## What you need to do
Collect every line of the data below that contains the word "gesucht", copying each one in full.

## Data for processing
◆ ◆ ◆

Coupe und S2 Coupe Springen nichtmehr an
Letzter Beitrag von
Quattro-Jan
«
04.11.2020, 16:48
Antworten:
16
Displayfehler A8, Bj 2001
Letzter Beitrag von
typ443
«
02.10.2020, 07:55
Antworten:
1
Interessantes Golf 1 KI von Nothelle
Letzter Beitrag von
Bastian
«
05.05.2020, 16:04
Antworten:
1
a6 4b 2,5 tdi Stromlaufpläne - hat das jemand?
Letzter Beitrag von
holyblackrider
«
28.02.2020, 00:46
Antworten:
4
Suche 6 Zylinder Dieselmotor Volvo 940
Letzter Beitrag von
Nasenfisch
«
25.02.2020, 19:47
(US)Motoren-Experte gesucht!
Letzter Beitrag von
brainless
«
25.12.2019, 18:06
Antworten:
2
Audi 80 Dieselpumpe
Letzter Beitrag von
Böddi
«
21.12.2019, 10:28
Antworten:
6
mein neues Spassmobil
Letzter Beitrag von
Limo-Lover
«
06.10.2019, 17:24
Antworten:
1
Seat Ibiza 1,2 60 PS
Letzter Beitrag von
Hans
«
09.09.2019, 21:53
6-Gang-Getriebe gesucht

◆ ◆ ◆

## Result of the exercise
(US)Motoren-Experte gesucht!
6-Gang-Getriebe gesucht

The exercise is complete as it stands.